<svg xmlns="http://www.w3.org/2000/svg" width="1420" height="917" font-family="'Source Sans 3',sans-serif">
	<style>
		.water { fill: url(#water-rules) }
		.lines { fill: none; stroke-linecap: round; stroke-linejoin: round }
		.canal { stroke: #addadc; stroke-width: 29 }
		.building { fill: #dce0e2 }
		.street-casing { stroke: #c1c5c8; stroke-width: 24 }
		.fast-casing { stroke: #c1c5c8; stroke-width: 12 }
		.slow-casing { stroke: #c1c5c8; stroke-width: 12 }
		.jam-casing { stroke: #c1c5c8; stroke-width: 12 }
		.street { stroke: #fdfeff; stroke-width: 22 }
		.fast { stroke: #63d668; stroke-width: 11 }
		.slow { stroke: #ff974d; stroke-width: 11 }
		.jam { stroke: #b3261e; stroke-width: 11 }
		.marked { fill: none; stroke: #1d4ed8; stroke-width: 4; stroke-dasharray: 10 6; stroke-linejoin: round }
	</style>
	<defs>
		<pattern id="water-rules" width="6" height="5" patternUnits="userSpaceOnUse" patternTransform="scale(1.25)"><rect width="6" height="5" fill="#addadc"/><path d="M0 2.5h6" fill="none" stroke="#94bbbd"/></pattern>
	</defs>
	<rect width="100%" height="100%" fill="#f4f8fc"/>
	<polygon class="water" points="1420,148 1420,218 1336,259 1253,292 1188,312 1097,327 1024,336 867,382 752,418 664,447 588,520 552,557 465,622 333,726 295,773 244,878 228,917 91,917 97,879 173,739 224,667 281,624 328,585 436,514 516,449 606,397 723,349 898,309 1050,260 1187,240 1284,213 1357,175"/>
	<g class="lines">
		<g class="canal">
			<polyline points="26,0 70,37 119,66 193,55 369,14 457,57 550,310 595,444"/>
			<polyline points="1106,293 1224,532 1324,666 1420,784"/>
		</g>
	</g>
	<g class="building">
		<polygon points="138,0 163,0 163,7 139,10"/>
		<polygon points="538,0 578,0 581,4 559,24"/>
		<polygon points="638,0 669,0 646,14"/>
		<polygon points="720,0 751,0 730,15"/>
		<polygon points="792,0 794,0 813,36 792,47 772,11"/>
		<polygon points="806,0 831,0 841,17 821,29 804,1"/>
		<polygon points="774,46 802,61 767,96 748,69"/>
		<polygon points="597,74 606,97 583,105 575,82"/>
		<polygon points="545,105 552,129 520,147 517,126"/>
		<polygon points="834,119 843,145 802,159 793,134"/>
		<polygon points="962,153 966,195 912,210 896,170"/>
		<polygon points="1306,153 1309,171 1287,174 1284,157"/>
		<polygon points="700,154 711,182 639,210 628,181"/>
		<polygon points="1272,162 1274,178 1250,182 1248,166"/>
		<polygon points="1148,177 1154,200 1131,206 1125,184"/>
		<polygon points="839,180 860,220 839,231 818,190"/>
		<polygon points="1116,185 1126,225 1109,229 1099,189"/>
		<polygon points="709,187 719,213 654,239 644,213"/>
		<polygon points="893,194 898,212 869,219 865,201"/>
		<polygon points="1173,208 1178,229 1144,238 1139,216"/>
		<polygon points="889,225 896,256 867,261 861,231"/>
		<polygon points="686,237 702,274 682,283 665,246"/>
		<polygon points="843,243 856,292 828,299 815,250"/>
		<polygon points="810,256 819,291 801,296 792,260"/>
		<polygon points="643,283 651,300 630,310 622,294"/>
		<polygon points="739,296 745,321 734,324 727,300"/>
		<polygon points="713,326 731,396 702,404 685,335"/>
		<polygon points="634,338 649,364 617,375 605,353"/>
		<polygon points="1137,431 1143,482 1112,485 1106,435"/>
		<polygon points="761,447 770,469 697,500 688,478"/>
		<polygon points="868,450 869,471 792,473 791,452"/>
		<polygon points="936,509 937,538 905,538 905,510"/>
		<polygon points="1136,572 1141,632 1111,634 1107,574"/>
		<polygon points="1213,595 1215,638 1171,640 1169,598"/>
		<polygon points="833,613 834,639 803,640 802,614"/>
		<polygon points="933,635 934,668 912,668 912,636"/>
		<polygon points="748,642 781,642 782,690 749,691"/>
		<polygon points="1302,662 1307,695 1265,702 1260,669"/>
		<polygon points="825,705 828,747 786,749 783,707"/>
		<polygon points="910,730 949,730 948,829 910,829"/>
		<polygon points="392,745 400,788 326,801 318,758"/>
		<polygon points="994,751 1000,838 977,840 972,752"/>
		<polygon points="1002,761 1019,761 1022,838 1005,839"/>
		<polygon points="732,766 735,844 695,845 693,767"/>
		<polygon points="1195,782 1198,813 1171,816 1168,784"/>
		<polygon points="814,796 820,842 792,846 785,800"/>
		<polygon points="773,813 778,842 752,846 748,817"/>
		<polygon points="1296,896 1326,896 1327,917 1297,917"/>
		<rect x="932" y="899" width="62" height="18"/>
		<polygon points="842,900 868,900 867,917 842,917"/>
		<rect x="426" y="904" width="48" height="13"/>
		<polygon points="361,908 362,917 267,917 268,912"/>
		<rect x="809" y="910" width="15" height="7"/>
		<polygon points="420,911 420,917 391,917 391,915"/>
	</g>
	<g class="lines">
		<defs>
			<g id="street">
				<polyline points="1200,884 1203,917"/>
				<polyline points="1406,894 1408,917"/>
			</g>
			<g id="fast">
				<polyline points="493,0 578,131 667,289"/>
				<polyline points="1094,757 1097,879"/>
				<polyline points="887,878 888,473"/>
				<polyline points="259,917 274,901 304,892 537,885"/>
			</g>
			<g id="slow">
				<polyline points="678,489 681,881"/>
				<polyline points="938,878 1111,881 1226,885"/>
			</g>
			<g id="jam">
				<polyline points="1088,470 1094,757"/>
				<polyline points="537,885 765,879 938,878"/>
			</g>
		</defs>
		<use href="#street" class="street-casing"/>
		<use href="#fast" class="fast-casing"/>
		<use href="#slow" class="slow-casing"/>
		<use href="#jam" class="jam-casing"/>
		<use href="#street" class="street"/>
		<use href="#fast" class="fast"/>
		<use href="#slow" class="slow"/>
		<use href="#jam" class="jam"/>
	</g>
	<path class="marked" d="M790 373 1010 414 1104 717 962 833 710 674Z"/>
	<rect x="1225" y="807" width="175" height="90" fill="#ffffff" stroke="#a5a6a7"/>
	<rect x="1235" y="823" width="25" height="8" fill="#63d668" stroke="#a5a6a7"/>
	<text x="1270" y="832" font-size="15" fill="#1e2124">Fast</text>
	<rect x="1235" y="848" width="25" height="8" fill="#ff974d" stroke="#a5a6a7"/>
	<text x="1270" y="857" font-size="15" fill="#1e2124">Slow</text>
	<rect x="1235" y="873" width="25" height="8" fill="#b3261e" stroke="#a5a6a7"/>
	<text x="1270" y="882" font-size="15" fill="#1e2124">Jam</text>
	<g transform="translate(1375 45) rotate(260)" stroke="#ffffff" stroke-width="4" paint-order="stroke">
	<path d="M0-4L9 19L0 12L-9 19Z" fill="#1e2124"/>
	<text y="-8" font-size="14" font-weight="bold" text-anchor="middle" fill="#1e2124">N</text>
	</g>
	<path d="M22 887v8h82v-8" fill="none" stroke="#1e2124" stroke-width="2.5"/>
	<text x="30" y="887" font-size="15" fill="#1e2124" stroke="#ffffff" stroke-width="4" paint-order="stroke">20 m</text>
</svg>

### WHAT THE TASK ASKS
Your response needs to restate the lines above exactly.

### RESPONSE TO THE TASK
<svg xmlns="http://www.w3.org/2000/svg" width="1420" height="917" font-family="'Source Sans 3',sans-serif">
	<style>
		.water { fill: url(#water-rules) }
		.lines { fill: none; stroke-linecap: round; stroke-linejoin: round }
		.canal { stroke: #addadc; stroke-width: 29 }
		.building { fill: #dce0e2 }
		.street-casing { stroke: #c1c5c8; stroke-width: 24 }
		.fast-casing { stroke: #c1c5c8; stroke-width: 12 }
		.slow-casing { stroke: #c1c5c8; stroke-width: 12 }
		.jam-casing { stroke: #c1c5c8; stroke-width: 12 }
		.street { stroke: #fdfeff; stroke-width: 22 }
		.fast { stroke: #63d668; stroke-width: 11 }
		.slow { stroke: #ff974d; stroke-width: 11 }
		.jam { stroke: #b3261e; stroke-width: 11 }
		.marked { fill: none; stroke: #1d4ed8; stroke-width: 4; stroke-dasharray: 10 6; stroke-linejoin: round }
	</style>
	<defs>
		<pattern id="water-rules" width="6" height="5" patternUnits="userSpaceOnUse" patternTransform="scale(1.25)"><rect width="6" height="5" fill="#addadc"/><path d="M0 2.5h6" fill="none" stroke="#94bbbd"/></pattern>
	</defs>
	<rect width="100%" height="100%" fill="#f4f8fc"/>
	<polygon class="water" points="1420,148 1420,218 1336,259 1253,292 1188,312 1097,327 1024,336 867,382 752,418 664,447 588,520 552,557 465,622 333,726 295,773 244,878 228,917 91,917 97,879 173,739 224,667 281,624 328,585 436,514 516,449 606,397 723,349 898,309 1050,260 1187,240 1284,213 1357,175"/>
	<g class="lines">
		<g class="canal">
			<polyline points="26,0 70,37 119,66 193,55 369,14 457,57 550,310 595,444"/>
			<polyline points="1106,293 1224,532 1324,666 1420,784"/>
		</g>
	</g>
	<g class="building">
		<polygon points="138,0 163,0 163,7 139,10"/>
		<polygon points="538,0 578,0 581,4 559,24"/>
		<polygon points="638,0 669,0 646,14"/>
		<polygon points="720,0 751,0 730,15"/>
		<polygon points="792,0 794,0 813,36 792,47 772,11"/>
		<polygon points="806,0 831,0 841,17 821,29 804,1"/>
		<polygon points="774,46 802,61 767,96 748,69"/>
		<polygon points="597,74 606,97 583,105 575,82"/>
		<polygon points="545,105 552,129 520,147 517,126"/>
		<polygon points="834,119 843,145 802,159 793,134"/>
		<polygon points="962,153 966,195 912,210 896,170"/>
		<polygon points="1306,153 1309,171 1287,174 1284,157"/>
		<polygon points="700,154 711,182 639,210 628,181"/>
		<polygon points="1272,162 1274,178 1250,182 1248,166"/>
		<polygon points="1148,177 1154,200 1131,206 1125,184"/>
		<polygon points="839,180 860,220 839,231 818,190"/>
		<polygon points="1116,185 1126,225 1109,229 1099,189"/>
		<polygon points="709,187 719,213 654,239 644,213"/>
		<polygon points="893,194 898,212 869,219 865,201"/>
		<polygon points="1173,208 1178,229 1144,238 1139,216"/>
		<polygon points="889,225 896,256 867,261 861,231"/>
		<polygon points="686,237 702,274 682,283 665,246"/>
		<polygon points="843,243 856,292 828,299 815,250"/>
		<polygon points="810,256 819,291 801,296 792,260"/>
		<polygon points="643,283 651,300 630,310 622,294"/>
		<polygon points="739,296 745,321 734,324 727,300"/>
		<polygon points="713,326 731,396 702,404 685,335"/>
		<polygon points="634,338 649,364 617,375 605,353"/>
		<polygon points="1137,431 1143,482 1112,485 1106,435"/>
		<polygon points="761,447 770,469 697,500 688,478"/>
		<polygon points="868,450 869,471 792,473 791,452"/>
		<polygon points="936,509 937,538 905,538 905,510"/>
		<polygon points="1136,572 1141,632 1111,634 1107,574"/>
		<polygon points="1213,595 1215,638 1171,640 1169,598"/>
		<polygon points="833,613 834,639 803,640 802,614"/>
		<polygon points="933,635 934,668 912,668 912,636"/>
		<polygon points="748,642 781,642 782,690 749,691"/>
		<polygon points="1302,662 1307,695 1265,702 1260,669"/>
		<polygon points="825,705 828,747 786,749 783,707"/>
		<polygon points="910,730 949,730 948,829 910,829"/>
		<polygon points="392,745 400,788 326,801 318,758"/>
		<polygon points="994,751 1000,838 977,840 972,752"/>
		<polygon points="1002,761 1019,761 1022,838 1005,839"/>
		<polygon points="732,766 735,844 695,845 693,767"/>
		<polygon points="1195,782 1198,813 1171,816 1168,784"/>
		<polygon points="814,796 820,842 792,846 785,800"/>
		<polygon points="773,813 778,842 752,846 748,817"/>
		<polygon points="1296,896 1326,896 1327,917 1297,917"/>
		<rect x="932" y="899" width="62" height="18"/>
		<polygon points="842,900 868,900 867,917 842,917"/>
		<rect x="426" y="904" width="48" height="13"/>
		<polygon points="361,908 362,917 267,917 268,912"/>
		<rect x="809" y="910" width="15" height="7"/>
		<polygon points="420,911 420,917 391,917 391,915"/>
	</g>
	<g class="lines">
		<defs>
			<g id="street">
				<polyline points="1200,884 1203,917"/>
				<polyline points="1406,894 1408,917"/>
			</g>
			<g id="fast">
				<polyline points="493,0 578,131 667,289"/>
				<polyline points="1094,757 1097,879"/>
				<polyline points="887,878 888,473"/>
				<polyline points="259,917 274,901 304,892 537,885"/>
			</g>
			<g id="slow">
				<polyline points="678,489 681,881"/>
				<polyline points="938,878 1111,881 1226,885"/>
			</g>
			<g id="jam">
				<polyline points="1088,470 1094,757"/>
				<polyline points="537,885 765,879 938,878"/>
			</g>
		</defs>
		<use href="#street" class="street-casing"/>
		<use href="#fast" class="fast-casing"/>
		<use href="#slow" class="slow-casing"/>
		<use href="#jam" class="jam-casing"/>
		<use href="#street" class="street"/>
		<use href="#fast" class="fast"/>
		<use href="#slow" class="slow"/>
		<use href="#jam" class="jam"/>
	</g>
	<path class="marked" d="M790 373 1010 414 1104 717 962 833 710 674Z"/>
	<rect x="1225" y="807" width="175" height="90" fill="#ffffff" stroke="#a5a6a7"/>
	<rect x="1235" y="823" width="25" height="8" fill="#63d668" stroke="#a5a6a7"/>
	<text x="1270" y="832" font-size="15" fill="#1e2124">Fast</text>
	<rect x="1235" y="848" width="25" height="8" fill="#ff974d" stroke="#a5a6a7"/>
	<text x="1270" y="857" font-size="15" fill="#1e2124">Slow</text>
	<rect x="1235" y="873" width="25" height="8" fill="#b3261e" stroke="#a5a6a7"/>
	<text x="1270" y="882" font-size="15" fill="#1e2124">Jam</text>
	<g transform="translate(1375 45) rotate(260)" stroke="#ffffff" stroke-width="4" paint-order="stroke">
	<path d="M0-4L9 19L0 12L-9 19Z" fill="#1e2124"/>
	<text y="-8" font-size="14" font-weight="bold" text-anchor="middle" fill="#1e2124">N</text>
	</g>
	<path d="M22 887v8h82v-8" fill="none" stroke="#1e2124" stroke-width="2.5"/>
	<text x="30" y="887" font-size="15" fill="#1e2124" stroke="#ffffff" stroke-width="4" paint-order="stroke">20 m</text>
</svg>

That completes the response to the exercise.